Information given:

::::

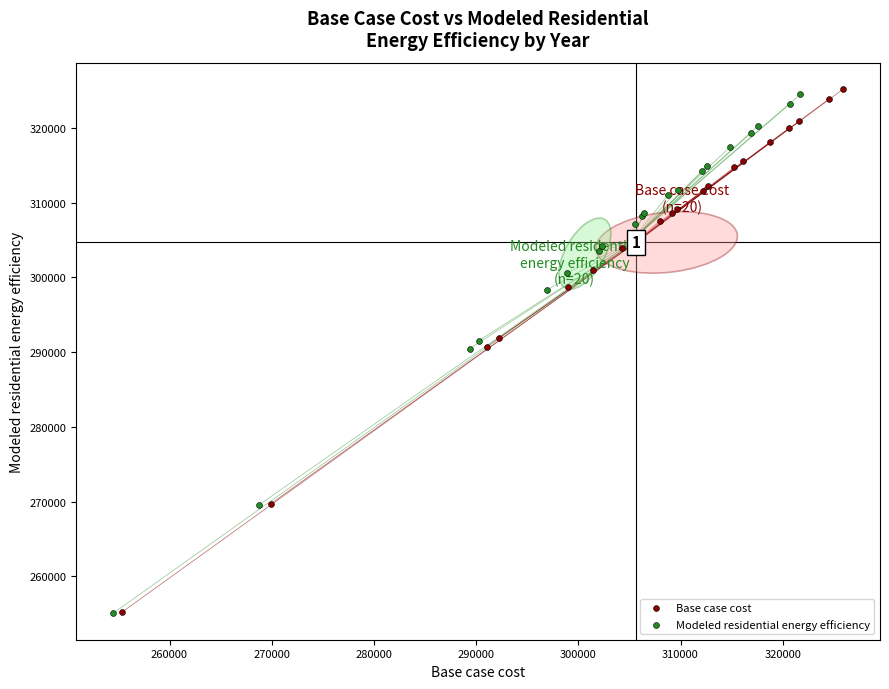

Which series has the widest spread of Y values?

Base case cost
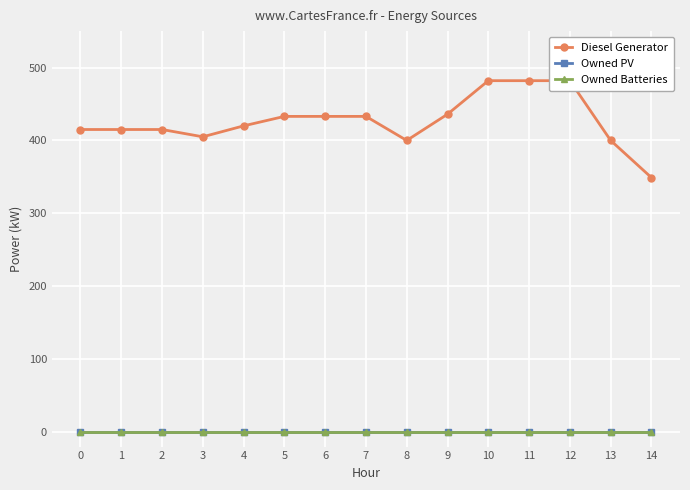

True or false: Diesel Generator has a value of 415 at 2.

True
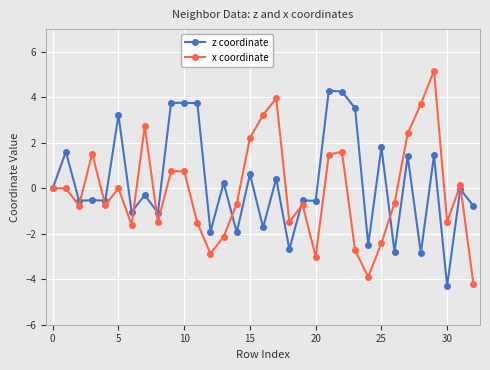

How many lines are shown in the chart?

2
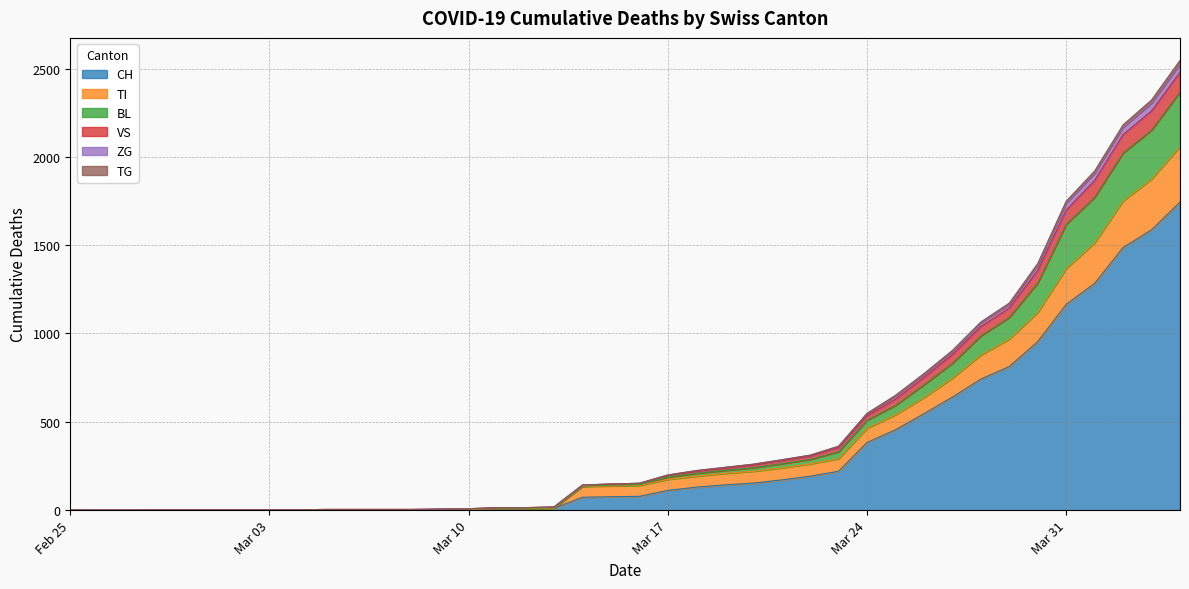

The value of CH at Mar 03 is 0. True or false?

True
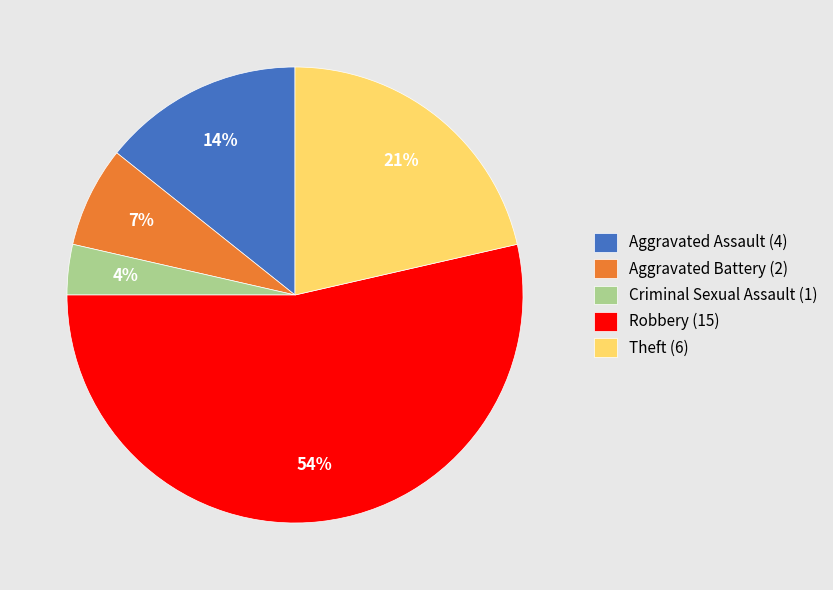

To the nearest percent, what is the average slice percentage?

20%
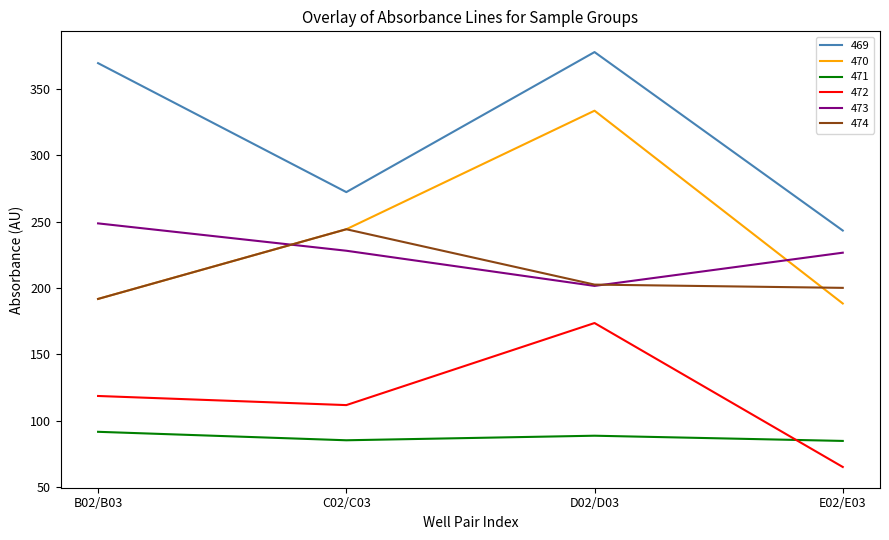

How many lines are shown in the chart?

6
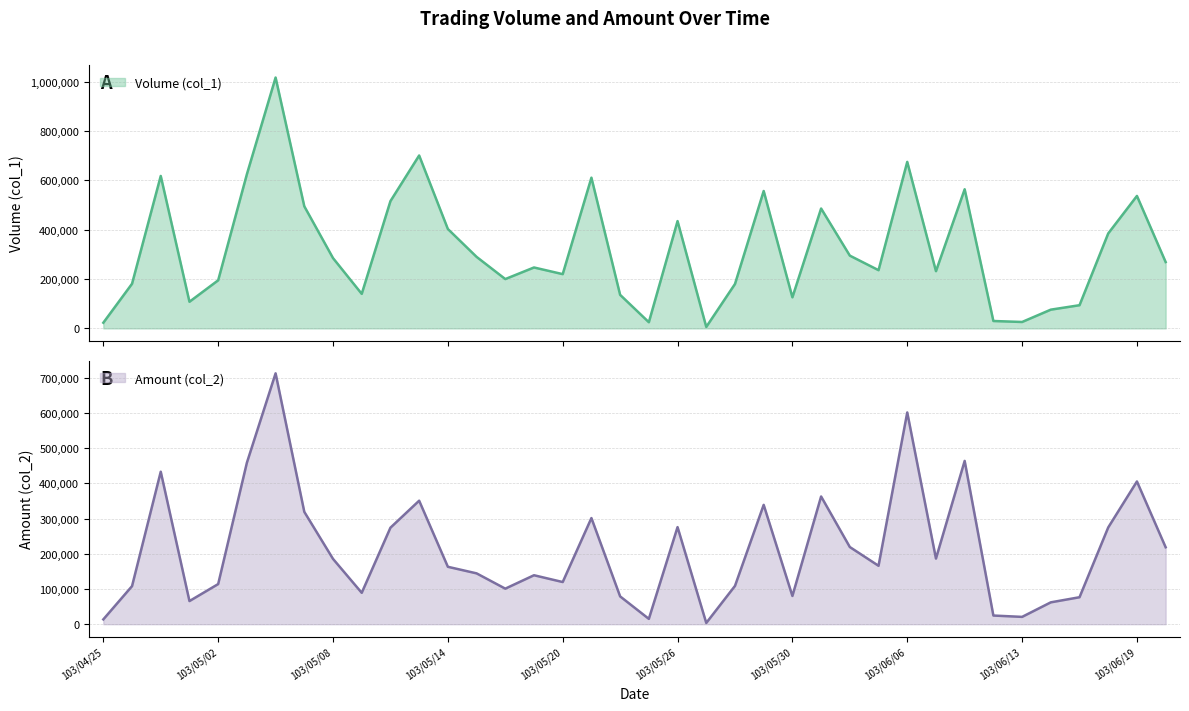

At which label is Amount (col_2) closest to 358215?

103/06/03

::::

Work task: Format the material above as a numbered list with one nonblank line per item, skipping blank lines and omitting the pictures.

Reply:
1. Which series has the widest spread of Y values?
2. Base case cost
3. True or false: Diesel Generator has a value of 415 at 2.
4. True
5. How many lines are shown in the chart?
6. 2
7. The value of CH at Mar 03 is 0. True or false?
8. True
9. To the nearest percent, what is the average slice percentage?
10. 20%
11. How many lines are shown in the chart?
12. 6
13. At which label is Amount (col_2) closest to 358215?
14. 103/06/03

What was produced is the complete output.